なお、公称とは「(名前や値が)表向きに発表されているもの」という意味で、蓄電池の場合も、メーカーが表向きに発表している値が2.0[V]ということです。
まぁ公称云々はあまり気にしなくていいと思います。
--------------------------------
2.電極に使われる部分は正しいのですが、電解液に用いられるものは希硫酸です。
ちなみに二酸化鉛とは、鉛に酸素が結び付いたものです。
二酸化鉛が正極側なので、真逆に覚えないよう注意してください。
--------------------------------
3.その通りです。電解液が流動しないので「ドライバッテリー」とも呼ばれています。
また、液漏れする心配がないので横に寝かせて置くこともできます。
※天地を真逆にした状態で置くことはできません。
--------------------------------
4.シール型鉛蓄電池では、定期的な補水は不要です。補水が必要なのは、別の種類の「ベント型鉛蓄電池」の方になります。
これについては、後で少し紹介したいと思います。
--------------------------------
5.その通りです。電解液の比重とは、水と電解液の重さの相対的な比をいいます。
例えば電解液の比重が1.2の場合、電解液の重さは水の1.2倍となります。
放電によって、負極と正極それぞれで酸化還元反応が起こり、最終的に電解液内の硫酸の濃度が減るため、電解液の比重は低くなります。
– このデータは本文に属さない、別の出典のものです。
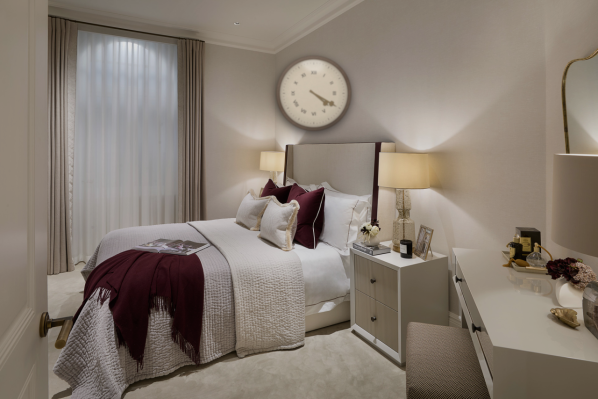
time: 4:20
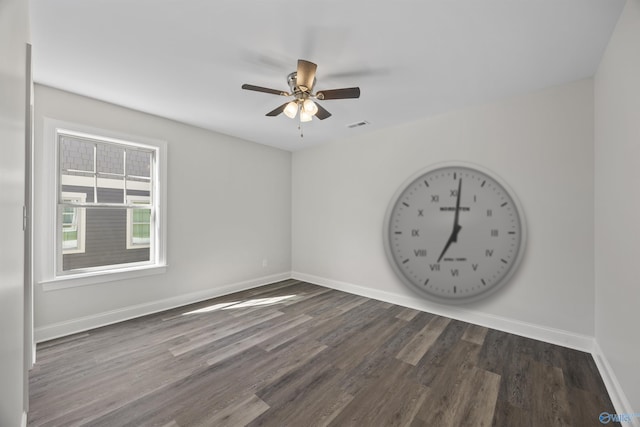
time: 7:01
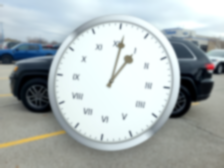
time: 1:01
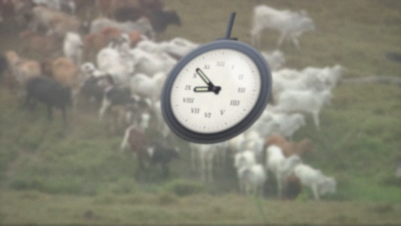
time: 8:52
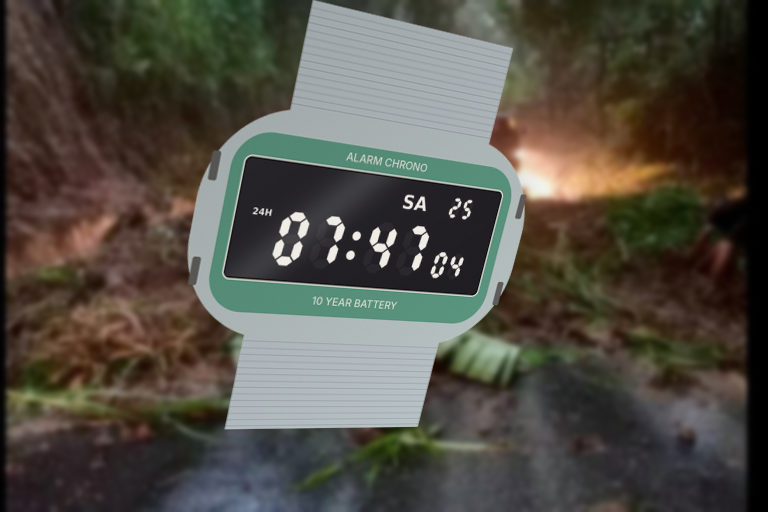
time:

なお、充電した場合は放電時と逆の反応が起きますので、電解液の比重は高くなります。
--------------------------------
以上より、正しい記述の番号は3と5になります。
ベント型鉛蓄電池とは?
ベント型鉛蓄電池は「液式バッテリー」とも呼ばれ、電解液の入った容器に2つの電極板を挿入した蓄電池です。
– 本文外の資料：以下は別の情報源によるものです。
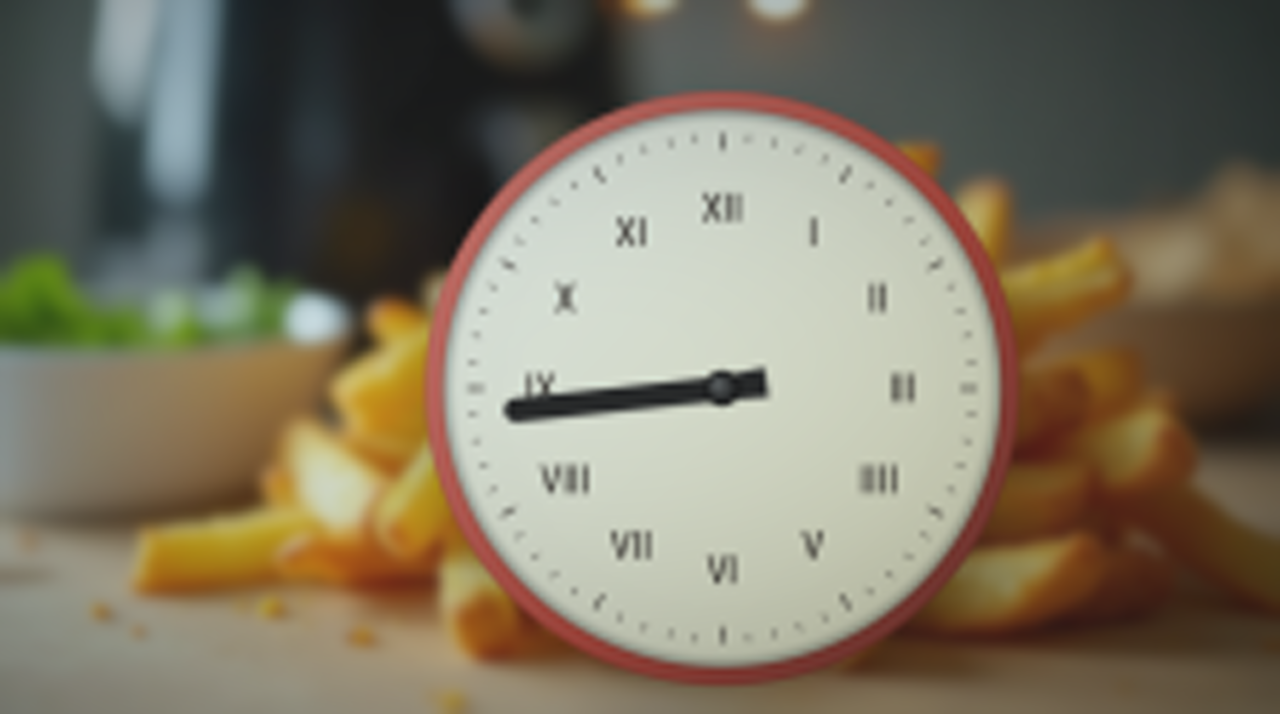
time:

仕組みはシール型鉛蓄電池と似ていますが、こちらは容器が完全には密閉されていません。
このため、反応によって生じた酸素や水素は外部に逃げていき、時間の経過と共に電解液中の水分が失われるため、定期的な補水が必要となります。
加えて、蓄電池の位置によっては中途半端に屈んだ体勢で補水するので、割とハードです(笑)。
--------------------------------
中継所の保守担当になると、色々なタイプの蓄電池に携わる可能性が高くなります。
試験が終わって余裕ができたら、蓄電池ごとの特徴にも目を通してみてください。